In the introduction to “The Making of Americans”. Stein makes references to her sexuality, which would be picked up due to her openness, uncommon for her time. She discusses her classifications of men and women, and referring to her lesbianism, discusses her love for women and calls out to people like herself. “I write for myself and strangers … for the sake of those who know I know it that they look like other ones, that they are separate and yet always repeated” (Stein). Common interpretation would say that Stein is simply speaking to the individualism that she sees in all of mankind, that despite all similarities, people are not all one. As a bisexual, I took this quote to be a call out for all those who would be labeled as queer. These oppressed people are just like all others, yet somehow separated and different. This acknowledgement of the difference caused by the societal creation of the “other” gives a voice to the queer community, very hidden at this time. This is a step higher than Chopin’s work, as it kives a voice not only to a demographic that is oppressed, but to one that is nearly denied its existence. A Streetcar Named Desire acknowledges the actual violent abuse suffered by women While this abuse is more visible, society still turns a blind eye to this other form of oppression.

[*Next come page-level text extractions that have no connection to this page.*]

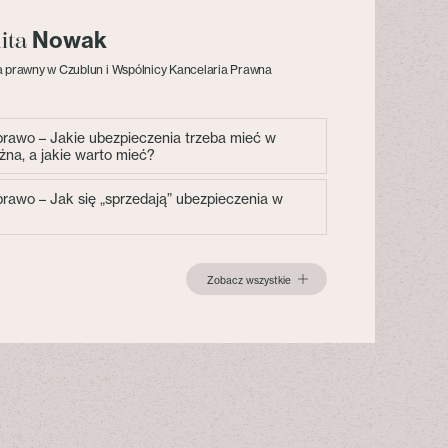
Nowak
lita
 prawny w Czublun i Wspólnicy Kancelaria Prawna
 prawo – Jakie ubezpieczenia trzeba mieć w
żna, a jakie warto mieć?
 prawo – Jak się „sprzedają” ubezpieczenia w
Zobacz wszystkie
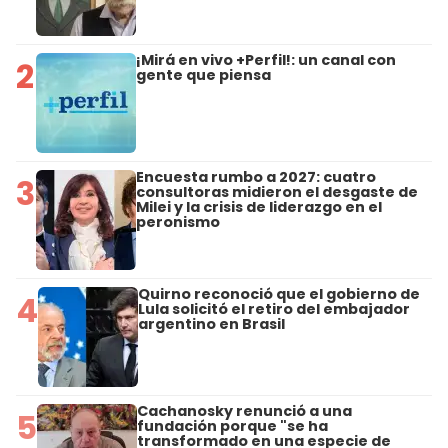
¡Mirá en vivo +Perfil!: un canal con
2
gente que piensa
Encuesta rumbo a 2027: cuatro
3
consultoras midieron el desgaste de
Milei y la crisis de liderazgo en el
peronismo
Quirno reconoció que el gobierno de
4
Lula solicitó el retiro del embajador
argentino en Brasil
Cachanosky renunció a una
5
fundación porque "se ha
transformado en una especie de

Tennessee Williams’ work is similar to a pot of water boiling over. Throughout the play, Blanche’s and Stanley’s tension grows. As it begins, it is incredibly clear that the two dislike one another. The reason for this appears to be due to the gender roles that they each succeed and fail to perform. Stanley is a mans man, he does not show much emotion, but is a very strong and stubborn fellow, and Blanche seems to resent him for this. Stanley seems to be much more furious with Blanche’s behavior. He seems to see her as a failed woman who needed to be taken by a man and showed how to be proper. She appears to be strong and independent, which irks him. She plays poker, jokes with his friends, and sees herself above her current situation. If the point of the story is not clear at first, at the end it is thrown directly into the face of the audience and readers. Stanley displays his dominance as a man in the most savage way, by raping Blanche, scarring her mentally and sending her to a mental home (Williams), Williams makes clear to the reader the systemic issues already apparent during the time of the realists, by displaying them in a situation that is impossible to ignore or accept. He shows the struggle of the oppressed woman in a more active rather than passive way, and shows the failure of men in society to take responsibility for their actions.